Data items:
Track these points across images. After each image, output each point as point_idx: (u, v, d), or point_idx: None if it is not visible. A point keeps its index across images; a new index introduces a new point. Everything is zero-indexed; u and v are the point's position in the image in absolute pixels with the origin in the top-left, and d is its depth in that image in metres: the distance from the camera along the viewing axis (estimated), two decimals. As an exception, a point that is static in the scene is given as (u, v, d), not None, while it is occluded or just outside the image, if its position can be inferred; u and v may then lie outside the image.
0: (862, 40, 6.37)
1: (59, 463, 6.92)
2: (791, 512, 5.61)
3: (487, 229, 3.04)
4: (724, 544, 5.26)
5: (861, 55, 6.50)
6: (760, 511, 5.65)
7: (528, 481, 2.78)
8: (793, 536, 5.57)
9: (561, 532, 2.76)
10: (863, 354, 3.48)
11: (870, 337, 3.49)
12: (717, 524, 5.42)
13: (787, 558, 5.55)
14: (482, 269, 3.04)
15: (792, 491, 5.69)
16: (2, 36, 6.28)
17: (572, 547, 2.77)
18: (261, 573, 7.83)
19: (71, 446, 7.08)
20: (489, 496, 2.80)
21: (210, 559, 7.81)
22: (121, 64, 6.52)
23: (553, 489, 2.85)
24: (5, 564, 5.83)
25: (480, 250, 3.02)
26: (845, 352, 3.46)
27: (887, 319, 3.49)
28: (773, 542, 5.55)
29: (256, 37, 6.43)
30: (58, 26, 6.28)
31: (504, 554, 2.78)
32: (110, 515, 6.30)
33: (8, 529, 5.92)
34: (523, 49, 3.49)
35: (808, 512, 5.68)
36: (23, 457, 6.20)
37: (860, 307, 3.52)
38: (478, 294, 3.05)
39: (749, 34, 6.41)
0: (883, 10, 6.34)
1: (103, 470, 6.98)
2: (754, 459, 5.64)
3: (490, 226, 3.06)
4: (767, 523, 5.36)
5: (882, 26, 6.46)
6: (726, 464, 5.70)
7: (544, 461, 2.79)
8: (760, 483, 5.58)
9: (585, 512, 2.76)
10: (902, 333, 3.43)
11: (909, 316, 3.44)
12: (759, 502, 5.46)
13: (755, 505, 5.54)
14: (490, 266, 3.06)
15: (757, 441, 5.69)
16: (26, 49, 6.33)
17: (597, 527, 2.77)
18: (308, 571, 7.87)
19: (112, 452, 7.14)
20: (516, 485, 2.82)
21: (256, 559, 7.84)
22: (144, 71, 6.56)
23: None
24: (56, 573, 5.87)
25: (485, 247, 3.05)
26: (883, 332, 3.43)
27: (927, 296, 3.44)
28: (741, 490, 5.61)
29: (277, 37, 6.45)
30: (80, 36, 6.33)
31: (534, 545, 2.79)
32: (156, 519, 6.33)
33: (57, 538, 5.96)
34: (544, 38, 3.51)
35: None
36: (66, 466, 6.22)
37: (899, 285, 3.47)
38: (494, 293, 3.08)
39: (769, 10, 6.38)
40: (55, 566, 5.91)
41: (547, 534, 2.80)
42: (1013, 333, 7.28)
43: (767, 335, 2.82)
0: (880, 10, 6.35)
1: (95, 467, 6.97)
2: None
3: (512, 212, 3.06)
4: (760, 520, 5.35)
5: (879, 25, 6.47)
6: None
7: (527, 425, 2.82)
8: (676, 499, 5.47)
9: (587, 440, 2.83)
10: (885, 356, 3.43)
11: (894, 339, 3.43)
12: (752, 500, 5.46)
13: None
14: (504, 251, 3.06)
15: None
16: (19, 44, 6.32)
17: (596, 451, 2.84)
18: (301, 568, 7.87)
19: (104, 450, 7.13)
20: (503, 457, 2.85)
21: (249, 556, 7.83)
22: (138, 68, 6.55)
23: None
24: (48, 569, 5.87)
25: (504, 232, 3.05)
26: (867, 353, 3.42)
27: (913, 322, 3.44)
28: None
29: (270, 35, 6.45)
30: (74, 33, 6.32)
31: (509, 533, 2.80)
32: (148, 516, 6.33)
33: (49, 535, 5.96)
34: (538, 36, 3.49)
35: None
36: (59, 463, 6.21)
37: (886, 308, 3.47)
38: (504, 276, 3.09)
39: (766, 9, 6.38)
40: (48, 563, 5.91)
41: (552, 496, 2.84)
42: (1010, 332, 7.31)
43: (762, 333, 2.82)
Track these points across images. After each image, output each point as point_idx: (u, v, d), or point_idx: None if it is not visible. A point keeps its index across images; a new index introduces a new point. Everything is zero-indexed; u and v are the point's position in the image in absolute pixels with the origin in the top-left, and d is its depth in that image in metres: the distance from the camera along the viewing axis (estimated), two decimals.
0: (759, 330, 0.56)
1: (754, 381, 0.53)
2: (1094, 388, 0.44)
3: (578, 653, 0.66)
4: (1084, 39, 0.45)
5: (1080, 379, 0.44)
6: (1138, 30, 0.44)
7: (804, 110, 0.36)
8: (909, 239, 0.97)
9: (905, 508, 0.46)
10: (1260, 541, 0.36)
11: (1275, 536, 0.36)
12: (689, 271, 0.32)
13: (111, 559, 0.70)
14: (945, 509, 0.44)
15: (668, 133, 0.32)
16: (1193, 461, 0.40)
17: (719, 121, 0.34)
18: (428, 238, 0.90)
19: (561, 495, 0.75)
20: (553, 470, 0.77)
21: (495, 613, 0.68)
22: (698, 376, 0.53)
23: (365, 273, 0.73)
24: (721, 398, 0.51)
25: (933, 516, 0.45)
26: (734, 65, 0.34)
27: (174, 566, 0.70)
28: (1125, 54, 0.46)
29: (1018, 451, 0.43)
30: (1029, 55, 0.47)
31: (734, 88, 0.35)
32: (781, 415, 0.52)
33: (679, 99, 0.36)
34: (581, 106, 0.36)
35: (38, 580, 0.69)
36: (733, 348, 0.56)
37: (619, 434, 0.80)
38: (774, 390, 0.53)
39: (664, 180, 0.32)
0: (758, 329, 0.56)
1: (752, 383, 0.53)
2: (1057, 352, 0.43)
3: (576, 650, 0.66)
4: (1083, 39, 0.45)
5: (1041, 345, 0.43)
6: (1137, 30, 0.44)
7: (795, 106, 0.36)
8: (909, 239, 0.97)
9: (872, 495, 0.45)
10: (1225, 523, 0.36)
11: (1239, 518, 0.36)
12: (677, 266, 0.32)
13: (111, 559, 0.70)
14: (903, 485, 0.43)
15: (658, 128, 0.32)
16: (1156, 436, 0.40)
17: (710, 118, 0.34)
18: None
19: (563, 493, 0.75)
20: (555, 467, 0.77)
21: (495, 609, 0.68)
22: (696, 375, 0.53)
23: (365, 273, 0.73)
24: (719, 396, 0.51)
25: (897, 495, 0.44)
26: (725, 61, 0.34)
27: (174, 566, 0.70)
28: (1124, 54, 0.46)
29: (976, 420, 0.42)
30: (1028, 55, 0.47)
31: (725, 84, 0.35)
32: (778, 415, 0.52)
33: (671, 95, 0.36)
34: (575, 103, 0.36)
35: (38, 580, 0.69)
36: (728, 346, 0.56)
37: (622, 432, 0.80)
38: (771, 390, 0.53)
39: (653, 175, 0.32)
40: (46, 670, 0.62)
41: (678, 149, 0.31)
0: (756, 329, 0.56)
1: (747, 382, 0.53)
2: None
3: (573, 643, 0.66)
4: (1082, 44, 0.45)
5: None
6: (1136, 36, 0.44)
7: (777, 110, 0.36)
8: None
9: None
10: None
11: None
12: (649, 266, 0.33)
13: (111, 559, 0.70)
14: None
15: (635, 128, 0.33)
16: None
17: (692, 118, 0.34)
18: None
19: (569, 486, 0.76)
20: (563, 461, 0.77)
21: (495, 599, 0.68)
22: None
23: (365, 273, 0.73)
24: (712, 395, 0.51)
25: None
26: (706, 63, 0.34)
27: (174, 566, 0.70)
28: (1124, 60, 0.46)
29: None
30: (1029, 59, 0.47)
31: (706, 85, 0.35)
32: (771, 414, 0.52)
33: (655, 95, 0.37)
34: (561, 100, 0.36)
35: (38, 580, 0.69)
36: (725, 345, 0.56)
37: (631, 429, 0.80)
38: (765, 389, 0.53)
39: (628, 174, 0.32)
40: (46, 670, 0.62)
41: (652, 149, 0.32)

EXERCISE DIRECTIONS: Above are some lines. Repeat exactly, and only, those from the line that has "20: (489, 496, 2.80)" through the line that has "38: (478, 294, 3.05)".

RESPONSE FOR THIS EXERCISE:
20: (489, 496, 2.80)
21: (210, 559, 7.81)
22: (121, 64, 6.52)
23: (553, 489, 2.85)
24: (5, 564, 5.83)
25: (480, 250, 3.02)
26: (845, 352, 3.46)
27: (887, 319, 3.49)
28: (773, 542, 5.55)
29: (256, 37, 6.43)
30: (58, 26, 6.28)
31: (504, 554, 2.78)
32: (110, 515, 6.30)
33: (8, 529, 5.92)
34: (523, 49, 3.49)
35: (808, 512, 5.68)
36: (23, 457, 6.20)
37: (860, 307, 3.52)
38: (478, 294, 3.05)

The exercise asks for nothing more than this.